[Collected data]
/---

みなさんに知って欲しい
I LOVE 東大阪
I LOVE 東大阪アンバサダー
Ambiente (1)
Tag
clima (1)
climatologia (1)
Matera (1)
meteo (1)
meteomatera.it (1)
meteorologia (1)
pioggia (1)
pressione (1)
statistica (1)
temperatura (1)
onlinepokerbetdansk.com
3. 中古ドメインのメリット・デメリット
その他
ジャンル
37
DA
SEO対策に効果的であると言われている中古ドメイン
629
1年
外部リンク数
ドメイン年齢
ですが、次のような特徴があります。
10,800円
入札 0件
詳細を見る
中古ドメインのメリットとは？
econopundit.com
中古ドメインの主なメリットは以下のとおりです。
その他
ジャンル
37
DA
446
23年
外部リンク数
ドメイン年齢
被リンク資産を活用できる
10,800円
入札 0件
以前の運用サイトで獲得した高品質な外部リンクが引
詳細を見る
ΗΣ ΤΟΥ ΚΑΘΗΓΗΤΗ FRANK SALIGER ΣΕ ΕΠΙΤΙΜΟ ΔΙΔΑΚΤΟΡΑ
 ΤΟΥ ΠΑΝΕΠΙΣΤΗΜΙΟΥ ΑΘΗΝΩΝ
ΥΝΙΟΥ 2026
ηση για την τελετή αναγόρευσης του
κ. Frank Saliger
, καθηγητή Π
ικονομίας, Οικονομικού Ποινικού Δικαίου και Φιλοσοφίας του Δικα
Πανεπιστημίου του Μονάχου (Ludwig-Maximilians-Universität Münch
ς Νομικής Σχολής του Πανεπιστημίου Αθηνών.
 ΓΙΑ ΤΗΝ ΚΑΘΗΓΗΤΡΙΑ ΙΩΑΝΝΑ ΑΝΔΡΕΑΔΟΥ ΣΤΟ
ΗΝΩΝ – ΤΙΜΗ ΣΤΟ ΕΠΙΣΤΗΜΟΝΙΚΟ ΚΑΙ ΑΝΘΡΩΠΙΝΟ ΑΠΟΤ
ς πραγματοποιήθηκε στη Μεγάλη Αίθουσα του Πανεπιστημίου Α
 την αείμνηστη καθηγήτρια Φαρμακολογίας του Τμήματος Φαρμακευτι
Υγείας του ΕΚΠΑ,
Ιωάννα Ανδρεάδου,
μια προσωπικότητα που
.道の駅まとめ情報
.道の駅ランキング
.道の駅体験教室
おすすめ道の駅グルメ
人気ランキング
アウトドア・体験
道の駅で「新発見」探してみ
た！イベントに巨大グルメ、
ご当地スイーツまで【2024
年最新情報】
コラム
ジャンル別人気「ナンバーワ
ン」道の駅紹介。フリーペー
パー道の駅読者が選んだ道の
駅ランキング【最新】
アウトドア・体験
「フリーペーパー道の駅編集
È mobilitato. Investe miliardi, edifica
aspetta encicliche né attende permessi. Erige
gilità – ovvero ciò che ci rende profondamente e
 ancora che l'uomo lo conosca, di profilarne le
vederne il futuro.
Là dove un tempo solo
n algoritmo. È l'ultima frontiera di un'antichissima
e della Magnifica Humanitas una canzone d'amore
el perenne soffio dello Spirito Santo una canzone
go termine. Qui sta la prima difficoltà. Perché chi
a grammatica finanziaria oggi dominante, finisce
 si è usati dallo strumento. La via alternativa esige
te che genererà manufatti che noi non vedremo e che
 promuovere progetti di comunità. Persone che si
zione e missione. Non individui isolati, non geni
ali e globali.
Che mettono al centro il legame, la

\---

Exercise instructions ▸ Among the records above, a stretch begins at the line containing "n algoritmo. È" and ends at the line containing "te che genererà". Restate that stretch word for word, and nothing else.

Result for this exercise ▸
n algoritmo. È l'ultima frontiera di un'antichissima
e della Magnifica Humanitas una canzone d'amore
el perenne soffio dello Spirito Santo una canzone
go termine. Qui sta la prima difficoltà. Perché chi
a grammatica finanziaria oggi dominante, finisce
 si è usati dallo strumento. La via alternativa esige
te che genererà manufatti che noi non vedremo e che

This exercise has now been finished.